▸ **Texte d'étude**:
┄┄┄┄┄┄┄┄┄┄

A Grenoble, jusqu’au début des années 1990, la scène technique locale voit se côtoyer deux protagonistes principaux :

Les ingénieurs de la Direction Départementale de l’Equipement

spécialistes des routes et qui lance en 1993 le Dossier de voiries d’agglomération ;

Les chargés d’études de l’Agence d’urbanisme de la région

grenobloise, qui depuis la fin des années 1970 ont assisté les élus locaux dans la mise en place du réseau de tramway et ont acquis une connaissance fin de la mobilité, à travers le lancement d’une série d’enquêtes ménages.

Jusqu’à l’adoption en 2000 du statut de communauté d’agglomération, la Métro et le Syndicat mixte des transports en commun, qui en dépend étroitement, restent des structures de nature politique, au sein desquelles les élus ne peuvent bénéficier que de l’assistance de quelques chargés de mission. Le lancement du Plan de déplacements urbains est l’occasion de faire évoluer en profondeur cette situation. Aux côtés du directeur, sont recrutées tout d’abord une chargée de mission PDU, puis une personne en charge des modes doux et une autre de la concertation. Le SMTC peut dès lors assurer des fonctions de maîtrise d’ouvrage, de conduite des études, de suivi de la planification et des actions qui en découlent. Mais il n’est pas en mesure d’assurer « en régie » l’ensemble des missions techniques que suppose l’élaboration et la mise en œuvre d’un PDU. Les études préalables, la mise au point du concept de déplacement, la modélisation des flux de circulation sont confiées à des structures extérieures, principalement à l’Agence d’urbanisme et à des bureaux d’études privés. Par ailleurs, les actions envisagées dans le PDU ne sont pas mise en œuvre par le seul Syndicat mixte, elles font aussi intervenir la Métro, les autres Autorités organisatrices et les

communes. A côté du Comité de pilotage est mis en place un Comité technique, qui réunit l’ensemble des partenaires du SMTC, à savoir les techniciens de la Métro, de la Ville de Grenoble, du Département, de la Région et de l’Etat. Ce Comité technique est chargé de faire la synthèse des travaux des différents groupes thématiques (transports collectifs et modes doux, gestion de la mobilité, stationnement et transports de marchandises, urbanisme et transports, voirie). Le développement du partenariat technique va de pair avec un renforcement des fonctions de maîtrise d’ouvrage à l’intérieur de l’administration du Syndicat mixte des transports en commun. A l’heure actuelle, l’équipe du Plan de déplacements urbains, après avoir recruté du personnel (dont l’ancien responsable de l’équipe « transports » de l’Agence d’urbanisme), s’est transformée Direction des politiques de déplacements.

┄┄┄┄┄┄┄┄┄┄

▸ **Données enregistrées**:
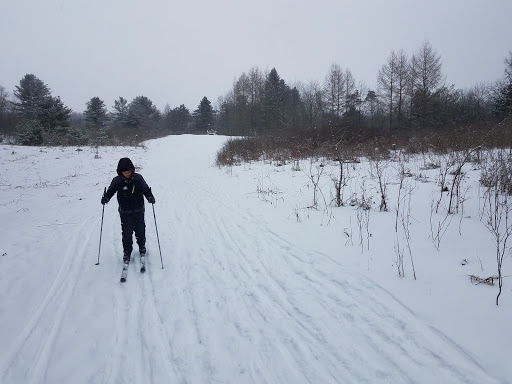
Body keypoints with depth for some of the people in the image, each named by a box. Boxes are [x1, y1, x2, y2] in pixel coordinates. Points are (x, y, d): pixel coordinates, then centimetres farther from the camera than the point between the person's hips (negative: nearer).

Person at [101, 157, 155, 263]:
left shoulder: (138, 178, -7)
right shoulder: (117, 181, -7)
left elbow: (145, 189, -1)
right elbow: (111, 191, 2)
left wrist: (150, 197, -20)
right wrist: (106, 198, -19)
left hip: (138, 211, 0)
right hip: (125, 212, 0)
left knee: (140, 231, 11)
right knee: (126, 233, 1)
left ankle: (142, 247, 37)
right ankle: (127, 252, 20)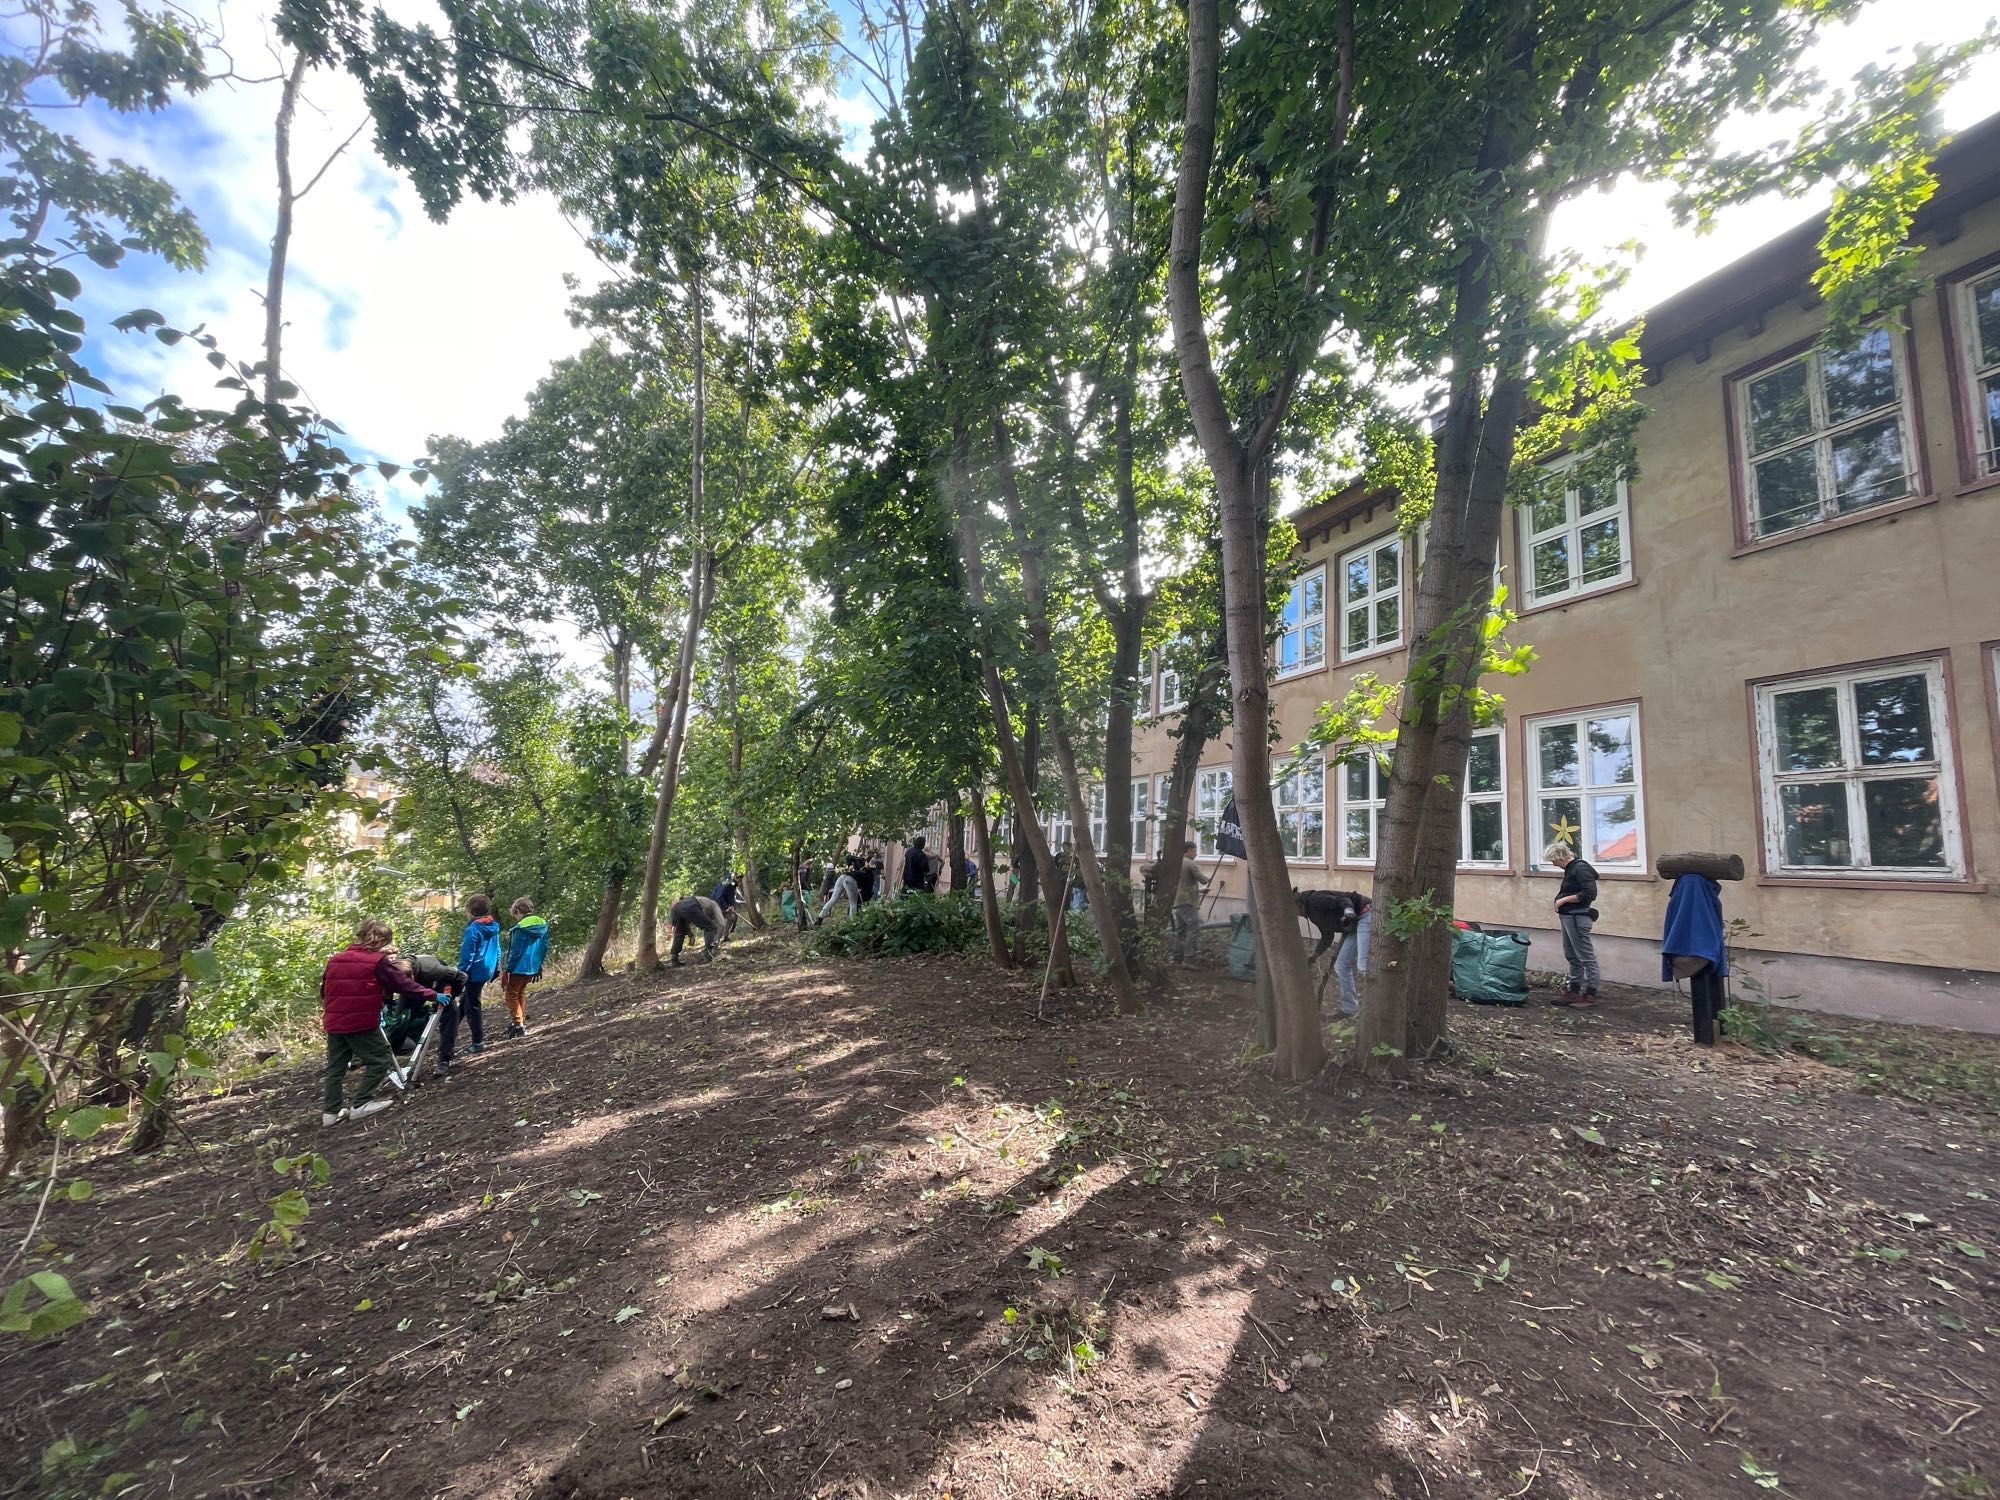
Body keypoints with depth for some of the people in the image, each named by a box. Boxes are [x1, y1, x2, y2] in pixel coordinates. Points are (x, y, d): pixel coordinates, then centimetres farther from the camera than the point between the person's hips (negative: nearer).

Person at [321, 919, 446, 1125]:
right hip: (362, 1023, -7)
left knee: (336, 1067, 17)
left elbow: (324, 990, 20)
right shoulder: (378, 961, -9)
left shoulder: (335, 959, 11)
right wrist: (433, 995, -1)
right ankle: (361, 1104, 1)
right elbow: (404, 984, -9)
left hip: (334, 1023, 8)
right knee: (381, 1059, 3)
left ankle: (331, 1111, 19)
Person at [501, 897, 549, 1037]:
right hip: (532, 968, 8)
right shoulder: (543, 926, 5)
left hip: (519, 968, -8)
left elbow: (515, 952, -17)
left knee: (512, 995, 3)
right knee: (521, 994, 22)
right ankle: (521, 1022, 25)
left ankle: (518, 1025, -3)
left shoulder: (521, 928, -17)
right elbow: (544, 948, 11)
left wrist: (507, 970, -10)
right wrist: (538, 966, 19)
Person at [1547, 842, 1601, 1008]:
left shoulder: (1581, 868, -15)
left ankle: (1590, 996, 3)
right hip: (1569, 917, 11)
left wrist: (1564, 900, -17)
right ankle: (1573, 992, 23)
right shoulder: (1570, 869, 14)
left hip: (1578, 918, -11)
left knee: (1586, 957, -3)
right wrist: (1560, 903, 8)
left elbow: (1589, 894, -22)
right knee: (1572, 957, 15)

┄┄┄┄┄┄┄┄┄┄

▸ **Consigne A**: D'après le texte d'étude, en quelle année la Métro adopte-t-elle le statut de communauté d'agglomération ?
▸ **Consigne B**: Réécrivez sous forme de liste le paragraphe du texte d'étude qui commence par « A Grenoble, jusqu'au début des années 1990 », en conservant ses faits principaux.

▸ **Corrigé A**: En 2000.

▸ **Corrigé B**:
Jusqu'au début des années 1990, deux acteurs techniques principaux à Grenoble :
- les ingénieurs de la Direction Départementale de l'Equipement, spécialistes des routes, qui lancent en 1993 le Dossier de voiries d'agglomération ;
- les chargés d'études de l'Agence d'urbanisme de la région grenobloise, qui aident les élus depuis la fin des années 1970 pour la mise en place du tramway et connaissent finement la mobilité grâce à une série d'enquêtes ménages.